Native Chemical Ligation

Two-Fragment Coupling

Fifty microliters of CTF (>0.5 mM), from which pyruvate had been removed, was mixed with 50 μL of NTF (>0.5 mM) in 0.4 mL of NCL buffer [200 mM NaH2PO4 (pH 6.9) containing 6 M Gu·HCl, 50 mM tris(2-carboxyethyl)phosphine (TCEP), and 200 mM 4-mercaptophenylacetic acid (MPAA)] and concentrated to 100 μL using a centrifugal filter (Amicon, MWCO 3k) at 14 000g for 20 min. The buffer containing NTF and CTF was replaced with NCL buffer by repeated (5 times) dilution and concentration with the same filter. The reaction was allowed to proceed overnight at room temperature.

Three-Fragment Coupling

CTF (0.5 mM), from which pyruvate had been removed, was mixed with CSP-Nbz (5 mM) in 0.5 mL of NCL buffer [200 mM NaH2PO4 (pH 6.9) containing 6 M Gu·HCl, 50 mM tris(2-carboxyethyl)phosphine (TCEP), and 50 mM MPAA]. After overnight reaction at room temperature, the unreacted peptide was removed by passing the mixture through a size-exclusion column (Superdex 200 10/300 GL). The product was analyzed by LC-MS.

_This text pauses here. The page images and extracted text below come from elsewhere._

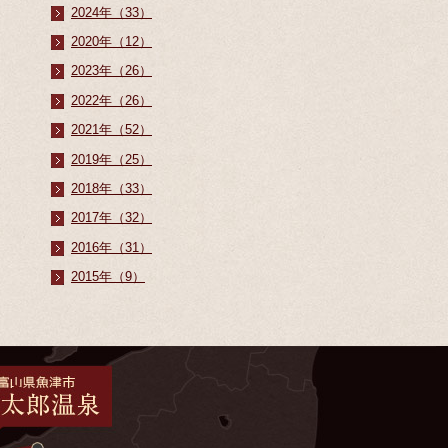
2024年（33）
2020年（12）
2023年（26）
2022年（26）
2021年（52）
2019年（25）
2018年（33）
2017年（32）
2016年（31）
2015年（9）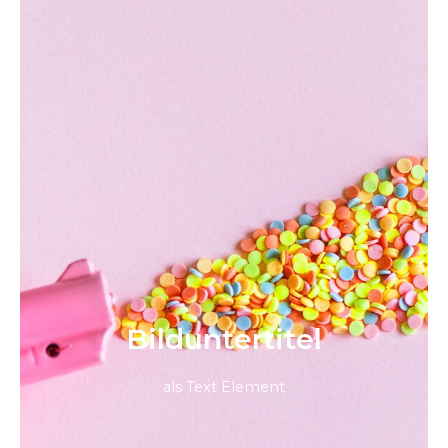
Bild­unter­titel
als Text Element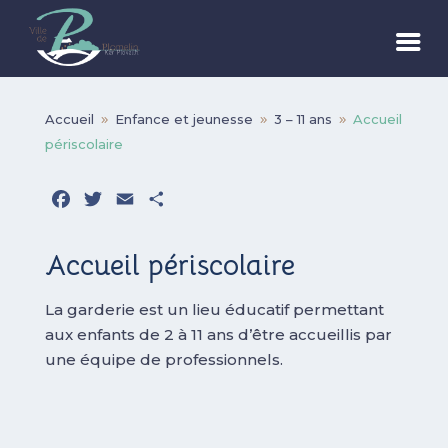
Accueil
Enfance et jeunesse
3 – 11 ans
Accueil
9
9
9
périscolaire
Facebook
Twitter
Email
Partager
Accueil périscolaire
La garderie est un lieu éducatif permettant
aux enfants de 2 à 11 ans d’être accueillis par
une équipe de professionnels.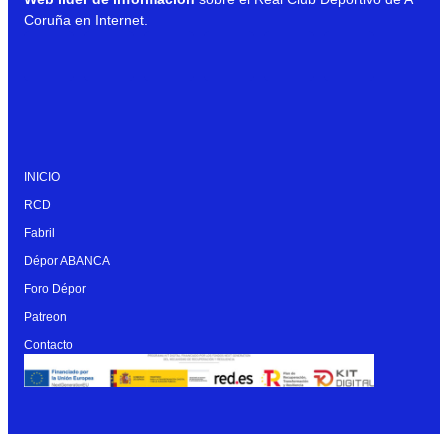
Coruña en Internet.
INICIO
RCD
Fabril
Dépor ABANCA
Foro Dépor
Patreon
Contacto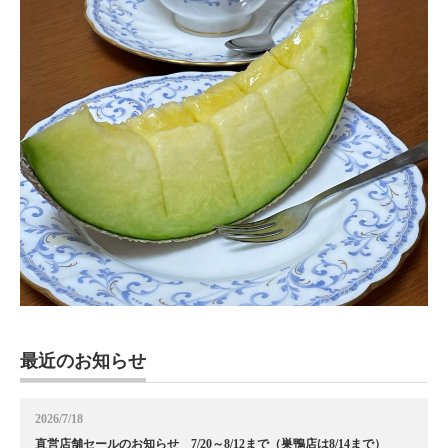
最近のお知らせ
2026/7/18
直営店舗セールのお知らせ 7/20～8/12まで（巣鴨店は8/14まで）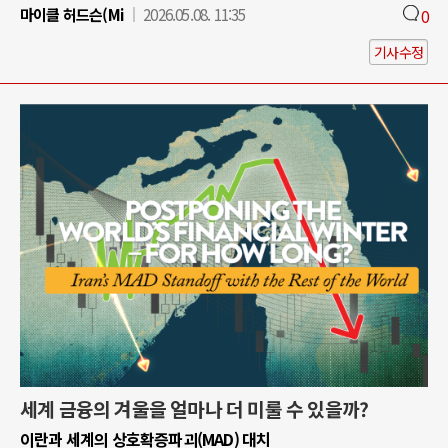
마이클 허드슨(Mi
2026.05.08. 11:35
0
기사수정
세계 금융의 겨울을 얼마나 더 미룰 수 있을까?
이란과 세계의 상호확증파괴(MAD) 대치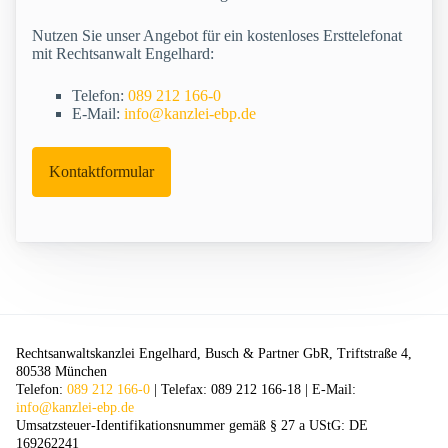
Nutzen Sie unser Angebot für ein kostenloses Ersttelefonat
mit Rechtsanwalt Engelhard:
Telefon:
089 212 166-0
E-Mail:
info@kanzlei-ebp.de
Kontaktformular
Rechtsanwaltskanzlei Engelhard, Busch & Partner GbR, Triftstraße 4,
80538 München
Telefon:
089 212 166-0
| Telefax: 089 212 166-18 | E-Mail:
info@kanzlei-ebp.de
Umsatzsteuer-Identifikationsnummer gemäß § 27 a UStG: DE
169262241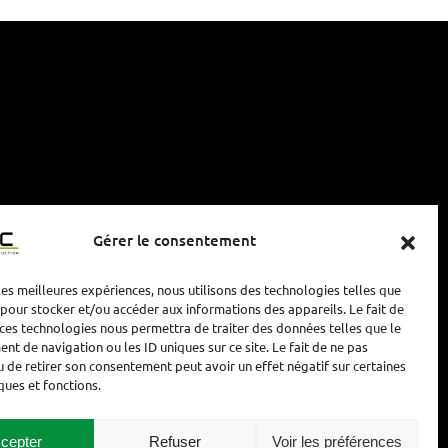
Gérer le consentement
 les meilleures expériences, nous utilisons des technologies telles que
Groupe Nicolas Construction (GNC)
 pour stocker et/ou accéder aux informations des appareils. Le fait de
ACTISUD DUNIL – CS 80036
 ces technologies nous permettra de traiter des données telles que le
57131 Jouy-aux-Arches Cedex
t de navigation ou les ID uniques sur ce site. Le fait de ne pas
u de retirer son consentement peut avoir un effet négatif sur certaines
03 87 38 37 50
ques et fonctions.
cepter
Refuser
Voir les préférences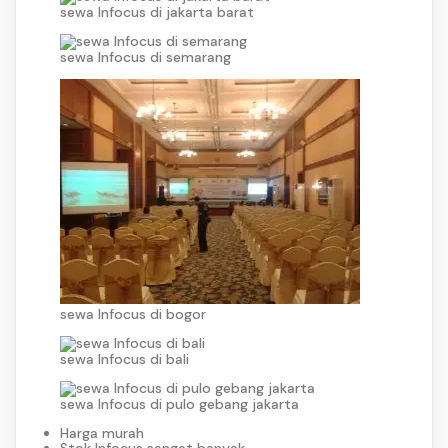
sewa Infocus di jakarta barat
sewa Infocus di semarang
sewa Infocus di bogor
sewa Infocus di bali
sewa Infocus di pulo gebang jakarta
Harga murah
Stok Infocus sangat banyak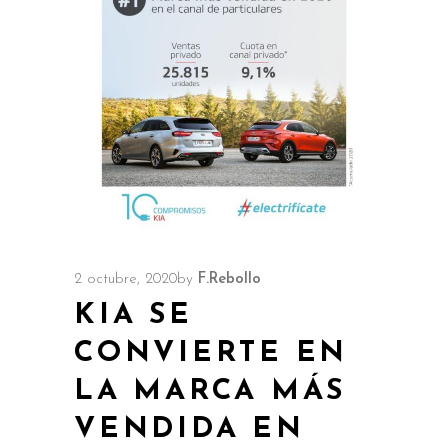
2 octubre, 2020
by
F.Rebollo
KIA SE
CONVIERTE EN
LA MARCA MÁS
VENDIDA EN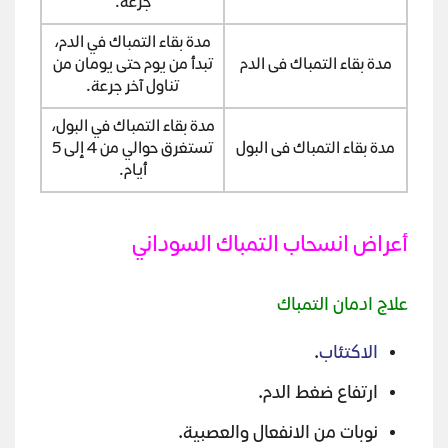
جرعة.
مدة بقاء التمباك في الدم،
مدة بقاء التمباك فى الدم
تبدأ من يوم حتى يومان من
تناول آخر جرعة.
مدة بقاء التمباك في البول،
مدة بقاء التمباك فى البول
تستغرق حوالي من 4 إلى 5
أيام.
أعراض انسحاب التمباك السوداني
علاج ادمان التمباك
الاكتئاب
.
ارتفاع ضغط الدم.
نوبات من الانفعال والعصبية.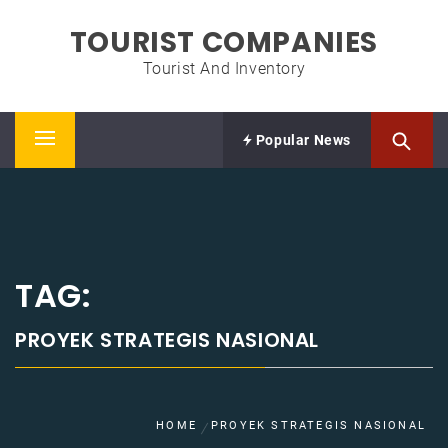
Skip
TOURIST COMPANIES
to
content
Tourist And Inventory
Popular News
Primary
Menu
TAG:
PROYEK STRATEGIS NASIONAL
HOME
PROYEK STRATEGIS NASIONAL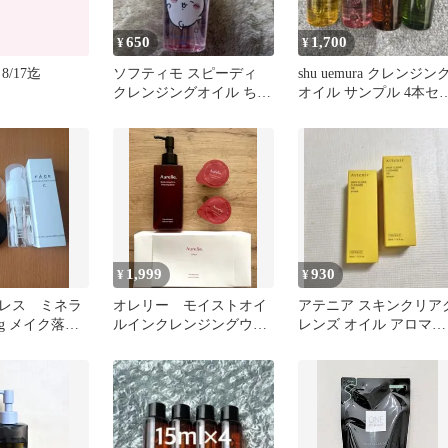
650
1,700
¥
¥
/17迄
ソフティモ スピーディ
shu uemura クレンジン
クレンジングオイル ちい
オイル サンプル 4本セ
かわ
ト
1,999
930
¥
¥
レス ミネラ
オレリー モイストオイ
アテニア スキンクリア
g メイク落と
ルインクレンジングウォ
レンズ オイル アロマタ
ーター 発酵酒粕クレイ
イプ 30ml 2本セット
パック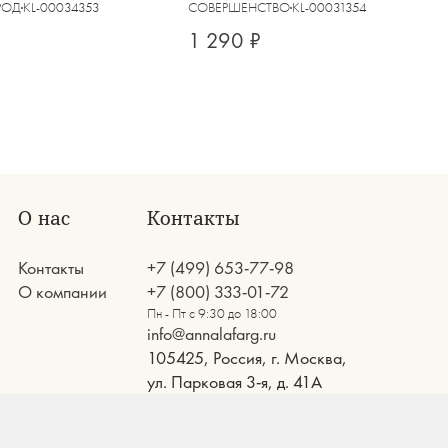
РОД
KL-00034353
СОВЕРШЕНСТВО
KL-00031354
1 290 ₽
О нас
Контакты
Контакты
+7 (499) 653-77-98
О компании
+7 (800) 333-01-72
Пн - Пт с 9:30 до 18:00
info@annalafarg.ru
105425, Россия, г. Москва,
ул. Парковая 3-я, д. 41А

The N-terminal Thz group was subsequently cleaved by treatment with 0.4 M HONH2·HCl in 200 mM NaH2PO4 buffer (pH adjusted to 4.0) containing 6 M Gu·HCl and 50 mM TCEP for 4 h at room temperature. For the next round of ligation, the buffer was replaced with NCL buffer containing 200 mM MPAA by repeated dilution and concentration with a centrifugal filter (Amicon, MWCO 3k). NTF-αthioester (0.6 mM) was mixed with the first ligation product (0.3 mM), and the reaction was allowed to proceed overnight. The final ligation product was purified by gel filtration followed by ion-exchange chromatography. The reaction yield was determined by quantifying the intensity of the polypeptide bands after SDS-PAGE by using ImageJ (NIH).